The most obvious skill, perhaps, is a good understanding of how to navigate the Internet. You’ll need to know how to open an Internet browser, how to maximize and minimize the browser window, and how to use the forward and back buttons to move back and forth between Web pages. Major browsers like Internet Explorer and Mozilla Firefox have extensive Help files where you can find answers to all of your questions about Internet navigation.

Second, make sure you know how to manage files on your computer. Make sure you know how to find folders and files using Windows Explorer. Practice creating, copying, deleting and saving files until you’re sure you know how. If you’re in doubt about your skills, select “Help” from the Windows Explorer menu bar and then search for information about “files”.

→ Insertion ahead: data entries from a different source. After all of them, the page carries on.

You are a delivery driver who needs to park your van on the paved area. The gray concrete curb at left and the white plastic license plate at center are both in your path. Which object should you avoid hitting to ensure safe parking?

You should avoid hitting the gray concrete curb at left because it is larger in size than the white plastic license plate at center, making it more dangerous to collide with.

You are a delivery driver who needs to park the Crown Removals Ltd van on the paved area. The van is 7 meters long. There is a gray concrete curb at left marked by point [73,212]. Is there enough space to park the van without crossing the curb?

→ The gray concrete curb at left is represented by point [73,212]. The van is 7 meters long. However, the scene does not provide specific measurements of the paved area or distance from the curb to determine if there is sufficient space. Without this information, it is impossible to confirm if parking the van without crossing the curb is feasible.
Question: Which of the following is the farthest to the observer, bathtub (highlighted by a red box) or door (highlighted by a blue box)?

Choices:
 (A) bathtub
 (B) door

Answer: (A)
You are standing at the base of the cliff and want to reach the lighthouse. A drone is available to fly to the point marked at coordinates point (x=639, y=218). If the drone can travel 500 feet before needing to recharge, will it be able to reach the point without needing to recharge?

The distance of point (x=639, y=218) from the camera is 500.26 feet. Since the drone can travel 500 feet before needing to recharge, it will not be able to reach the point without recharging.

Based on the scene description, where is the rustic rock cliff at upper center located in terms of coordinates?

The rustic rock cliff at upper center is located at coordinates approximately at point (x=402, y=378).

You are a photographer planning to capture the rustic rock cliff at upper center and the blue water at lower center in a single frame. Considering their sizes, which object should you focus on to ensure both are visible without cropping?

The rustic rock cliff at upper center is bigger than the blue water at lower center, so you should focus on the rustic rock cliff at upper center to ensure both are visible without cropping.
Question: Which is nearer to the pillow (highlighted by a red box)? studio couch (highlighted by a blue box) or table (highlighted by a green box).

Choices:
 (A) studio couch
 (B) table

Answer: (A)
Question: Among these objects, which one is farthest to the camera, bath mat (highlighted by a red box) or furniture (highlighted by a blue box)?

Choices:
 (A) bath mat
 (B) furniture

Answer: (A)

If you don’t know how to Copy and Paste, learn. A surprising number of computer users still haven’t mastered these basic Clipboard functions. This skill set includes the ability to left click and drag to highlight information in a document, to copy that information to the clipboard, and then to paste that information from the clipboard into a new document or spreadsheet. Search Google, Yahoo or MSN to find a free copy-and-paste tutorial if you need to brush up on this important, timesaving skill.

Sending and receiving email is another key skill you’ll want to be confident about. Because you’re likely to receive course materials and other documentation by email, you’ll need to know how to handle email attachments and how to open them or save them on your computer. Your email program will have a section in its Help file that can answer any questions you have about email and how to handle email attachments.

Finally, as an online learner you’ll need to know your way around some kind of word processing software. Most new computers come with Microsoft Word already installed and it’s generally considered to be the standard in word processing software. Fortunately, there’s a free alternative for those of you that don’t have Word installed on their PCs. Try OpenOffice, a free, easy-to-use software suite available at openoffice.org that comes with a robust word processor called OpenOffice Writer. OpenOffice Writer has all the functionality of Word and can even open and create files in Microsoft Word format.

Now that you know you’re ready for online learning, make sure your computer is up to the task, too. In most cases, you’ll want a computer running Windows XP or MAC OS 9 or higher. Also, many online universities have found that AOL users can’t properly access online courses, so make sure you have a recent free version of Internet Explorer or Mozilla Firefox on your computer. Because many online courses involve streaming video presentations, it’s best to have a monitor resolution of at least 800 x 600 and a fast DSL or cable modem connection. Last but not least, say leading online universities, don’t forget to enable java script and cookies for the optimal learning experience.